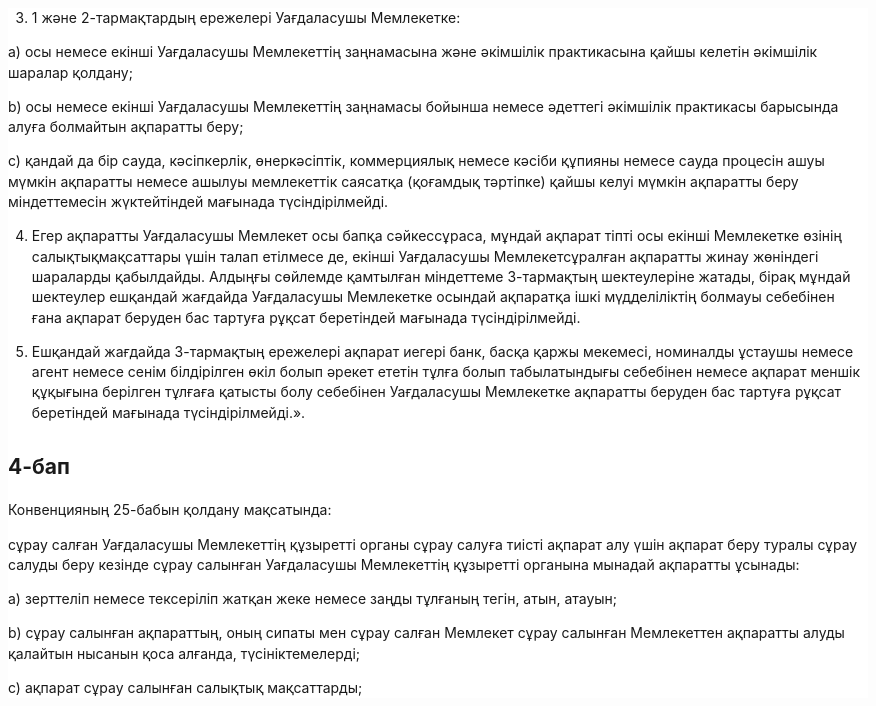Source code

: 3. 1 және 2-тармақтардың ережелері Уағдаласушы Мемлекетке:

а) осы немесе екінші Уағдаласушы Мемлекеттің заңнамасына және әкімшілік практикасына қайшы келетін әкімшілік шаралар қолдану;

b) осы немесе екінші Уағдаласушы Мемлекеттің заңнамасы бойынша немесе әдеттегі әкімшілік практикасы барысында алуға болмайтын ақпаратты беру;

с) қандай да бір сауда, кәсіпкерлік, өнеркәсіптік, коммерциялық немесе кәсіби құпияны немесе сауда процесін ашуы мүмкін ақпаратты немесе ашылуы мемлекеттік саясатқа (қоғамдық тәртіпке) қайшы келуі мүмкін ақпаратты беру міндеттемесін жүктейтіндей мағынада түсіндірілмейді.

4. Егер ақпаратты Уағдаласушы Мемлекет осы бапқа сәйкессұраса, мұндай ақпарат тіпті осы екінші Мемлекетке өзінің салықтықмақсаттары үшін талап етілмесе де, екінші Уағдаласушы Мемлекетсұралған ақпаратты жинау жөніндегі шараларды қабылдайды. Алдыңғы сөйлемде қамтылған міндеттеме 3-тармақтың шектеулеріне жатады, бірақ мұндай шектеулер ешқандай жағдайда Уағдаласушы Мемлекетке осындай ақпаратқа ішкі мүдделіліктің болмауы себебінен ғана ақпарат беруден бас тартуға рұқсат беретіндей мағынада түсіндірілмейді.

5. Ешқандай жағдайда 3-тармақтың ережелері ақпарат иегері банк, басқа қаржы мекемесі, номиналды ұстаушы немесе агент немесе сенім білдірілген өкіл болып әрекет ететін тұлға болып табылатындығы себебінен немесе ақпарат меншік құқығына берілген тұлғаға қатысты болу себебінен Уағдаласушы Мемлекетке ақпаратты беруден бас тартуға рұқсат беретіндей мағынада түсіндірілмейді.».

## 4-бап

Конвенцияның 25-бабын қолдану мақсатында:

сұрау салған Уағдаласушы Мемлекеттің құзыретті органы сұрау салуға тиісті ақпарат алу үшін ақпарат беру туралы сұрау салуды беру кезінде сұрау салынған Уағдаласушы Мемлекеттің құзыретті органына мынадай ақпаратты ұсынады:

а) зерттеліп немесе тексеріліп жатқан жеке немесе заңды тұлғаның тегін, атын, атауын;

b) сұрау салынған ақпараттың, оның сипаты мен сұрау салған Мемлекет сұрау салынған Мемлекеттен ақпаратты алуды қалайтын нысанын қоса алғанда, түсініктемелерді;

с) ақпарат сұрау салынған салықтық мақсаттарды;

**Task objective**
Omit the pictures, then quote the rest of the material above exactly.

**Solved problem**
Source code

: 3. 1 және 2-тармақтардың ережелері Уағдаласушы Мемлекетке:

а) осы немесе екінші Уағдаласушы Мемлекеттің заңнамасына және әкімшілік практикасына қайшы келетін әкімшілік шаралар қолдану;

b) осы немесе екінші Уағдаласушы Мемлекеттің заңнамасы бойынша немесе әдеттегі әкімшілік практикасы барысында алуға болмайтын ақпаратты беру;

с) қандай да бір сауда, кәсіпкерлік, өнеркәсіптік, коммерциялық немесе кәсіби құпияны немесе сауда процесін ашуы мүмкін ақпаратты немесе ашылуы мемлекеттік саясатқа (қоғамдық тәртіпке) қайшы келуі мүмкін ақпаратты беру міндеттемесін жүктейтіндей мағынада түсіндірілмейді.

4. Егер ақпаратты Уағдаласушы Мемлекет осы бапқа сәйкессұраса, мұндай ақпарат тіпті осы екінші Мемлекетке өзінің салықтықмақсаттары үшін талап етілмесе де, екінші Уағдаласушы Мемлекетсұралған ақпаратты жинау жөніндегі шараларды қабылдайды. Алдыңғы сөйлемде қамтылған міндеттеме 3-тармақтың шектеулеріне жатады, бірақ мұндай шектеулер ешқандай жағдайда Уағдаласушы Мемлекетке осындай ақпаратқа ішкі мүдделіліктің болмауы себебінен ғана ақпарат беруден бас тартуға рұқсат беретіндей мағынада түсіндірілмейді.

5. Ешқандай жағдайда 3-тармақтың ережелері ақпарат иегері банк, басқа қаржы мекемесі, номиналды ұстаушы немесе агент немесе сенім білдірілген өкіл болып әрекет ететін тұлға болып табылатындығы себебінен немесе ақпарат меншік құқығына берілген тұлғаға қатысты болу себебінен Уағдаласушы Мемлекетке ақпаратты беруден бас тартуға рұқсат беретіндей мағынада түсіндірілмейді.».

## 4-бап

Конвенцияның 25-бабын қолдану мақсатында:

сұрау салған Уағдаласушы Мемлекеттің құзыретті органы сұрау салуға тиісті ақпарат алу үшін ақпарат беру туралы сұрау салуды беру кезінде сұрау салынған Уағдаласушы Мемлекеттің құзыретті органына мынадай ақпаратты ұсынады:

а) зерттеліп немесе тексеріліп жатқан жеке немесе заңды тұлғаның тегін, атын, атауын;

b) сұрау салынған ақпараттың, оның сипаты мен сұрау салған Мемлекет сұрау салынған Мемлекеттен ақпаратты алуды қалайтын нысанын қоса алғанда, түсініктемелерді;

с) ақпарат сұрау салынған салықтық мақсаттарды;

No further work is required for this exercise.